ABD’deki araştırmacılar, sildenafil’in genetik ve nörolojik etkileri üzerine yapılan laboratuvar araştırmasının yanı sıra sağlık sigortası verilerini analiz ederek, ilacın sinir hücrelerindeki kritik proteinlerin ölümcül bir karmaşaya dönüşmesini önleme potansiyelini doğruladılar.
Sildenafil as a Candidate Drug for Alzheimer’s Disease: Real-World Patient Data Observation and Mechanistic Observations from Patient-Induced Pluripotent Stem Cell-Derived Neurons
ABD’deki araştırmacılar, sildenafil’in terapötik etkilerinin ardındaki metabolik ve genetik aktiviteyi haritalandırmak için Alzheimer hastalarının bağışladığı kök hücrelerden oluşturulan nöronların hücre kültürlerini kullandı.
Beş günlük tedavinin ardından, laboratuvarda yetiştirilen nöronlar, aşırı miktarda fosfor eklenen tau proteinlerinin önemli ölçüde daha düşük seviyelerini üretti; bu da sildenafil’in beyin hücrelerini korumadaki ustalığını doğruladı.
Hücrelerin DNA’sı tarafından üretilen mesajların okunması, genlerin ifadesinde yüzlerce değişiklik olduğunu ortaya çıkardı; bunların çoğu iltihaplanmayı, sinirler arasındaki iletişimin bozulmasını ve sinir hücresi yapılarının yönlendirilmesini içeriyordu.

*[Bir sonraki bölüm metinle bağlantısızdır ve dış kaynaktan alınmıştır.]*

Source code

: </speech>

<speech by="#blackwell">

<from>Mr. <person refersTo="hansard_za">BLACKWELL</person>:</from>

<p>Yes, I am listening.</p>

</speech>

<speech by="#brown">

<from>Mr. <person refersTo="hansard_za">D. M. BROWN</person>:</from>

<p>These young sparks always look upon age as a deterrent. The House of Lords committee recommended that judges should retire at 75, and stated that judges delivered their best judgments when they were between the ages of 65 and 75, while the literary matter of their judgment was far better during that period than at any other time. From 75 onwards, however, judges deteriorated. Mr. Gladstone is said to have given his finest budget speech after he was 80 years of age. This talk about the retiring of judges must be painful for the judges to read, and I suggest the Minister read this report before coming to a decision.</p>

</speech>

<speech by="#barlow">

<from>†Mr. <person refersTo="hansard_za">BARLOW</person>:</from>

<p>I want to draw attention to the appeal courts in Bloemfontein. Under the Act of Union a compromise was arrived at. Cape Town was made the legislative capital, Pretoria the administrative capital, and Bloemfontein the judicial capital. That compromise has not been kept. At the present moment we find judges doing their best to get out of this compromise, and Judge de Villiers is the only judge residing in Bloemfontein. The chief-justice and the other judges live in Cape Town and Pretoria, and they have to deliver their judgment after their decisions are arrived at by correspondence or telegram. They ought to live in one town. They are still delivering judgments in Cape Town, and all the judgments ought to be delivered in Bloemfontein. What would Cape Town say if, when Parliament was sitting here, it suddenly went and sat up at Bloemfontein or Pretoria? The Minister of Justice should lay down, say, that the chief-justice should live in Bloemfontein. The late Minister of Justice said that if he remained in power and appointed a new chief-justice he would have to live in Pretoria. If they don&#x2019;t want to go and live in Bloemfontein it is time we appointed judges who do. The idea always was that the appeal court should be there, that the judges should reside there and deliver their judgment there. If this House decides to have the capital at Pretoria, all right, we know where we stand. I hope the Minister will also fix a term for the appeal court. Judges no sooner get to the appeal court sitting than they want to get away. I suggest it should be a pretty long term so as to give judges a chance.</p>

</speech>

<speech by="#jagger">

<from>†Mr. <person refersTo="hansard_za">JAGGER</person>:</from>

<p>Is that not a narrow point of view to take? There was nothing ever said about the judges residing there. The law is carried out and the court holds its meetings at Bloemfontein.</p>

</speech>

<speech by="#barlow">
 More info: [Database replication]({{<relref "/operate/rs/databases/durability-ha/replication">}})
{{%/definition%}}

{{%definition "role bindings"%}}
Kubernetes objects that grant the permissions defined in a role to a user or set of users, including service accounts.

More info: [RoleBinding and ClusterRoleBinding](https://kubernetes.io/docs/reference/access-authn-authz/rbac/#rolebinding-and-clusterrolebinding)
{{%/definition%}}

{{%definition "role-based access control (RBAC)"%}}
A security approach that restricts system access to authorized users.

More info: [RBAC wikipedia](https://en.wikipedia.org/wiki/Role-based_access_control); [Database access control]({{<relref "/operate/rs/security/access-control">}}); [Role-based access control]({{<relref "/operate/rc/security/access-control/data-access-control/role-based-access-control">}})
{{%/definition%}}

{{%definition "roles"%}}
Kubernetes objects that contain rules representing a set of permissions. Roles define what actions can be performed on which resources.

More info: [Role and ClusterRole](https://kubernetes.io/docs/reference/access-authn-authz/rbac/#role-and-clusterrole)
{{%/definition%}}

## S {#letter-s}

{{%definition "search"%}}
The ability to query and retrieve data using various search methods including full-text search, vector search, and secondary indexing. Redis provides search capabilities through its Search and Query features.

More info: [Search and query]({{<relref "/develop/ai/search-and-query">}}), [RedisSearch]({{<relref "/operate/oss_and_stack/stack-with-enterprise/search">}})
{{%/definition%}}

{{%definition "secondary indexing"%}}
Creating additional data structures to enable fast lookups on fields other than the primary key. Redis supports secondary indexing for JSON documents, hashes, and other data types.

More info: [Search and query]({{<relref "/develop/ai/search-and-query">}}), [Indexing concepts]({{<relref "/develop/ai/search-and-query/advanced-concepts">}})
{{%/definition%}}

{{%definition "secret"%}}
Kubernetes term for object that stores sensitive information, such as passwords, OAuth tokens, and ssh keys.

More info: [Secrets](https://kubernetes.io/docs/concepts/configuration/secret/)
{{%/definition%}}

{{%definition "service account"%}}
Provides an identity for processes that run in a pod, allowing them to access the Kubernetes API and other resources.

Bu ince etkilerin Alzheimer’ın ardındaki patolojiye nasıl dahil olabileceğini tam olarak belirlemek için ek çalışmalara ihtiyaç duyulacak olsa da, sildenafilden etkilenen ana gen ailelerinin anlaşılması, sildenafil’in neden işe yaradığını ve belki de bazı beyinlerin neden ilk etapta Alzheimer geliştirdiğini anlamak için sağlam bir temel sağladı.
Araştırmacılar veri analizlerine PH için yaygın olarak reçete edilen dört tedaviyi dahil ettiler; sildenafilin Alzheimer riskini yaklaşık yüzde 60 oranında azalttığını doğrulamakla kalmadılar, aynı zamanda pulmoner hipertansiyonu olan kişilerde riski azalttığını da buldular.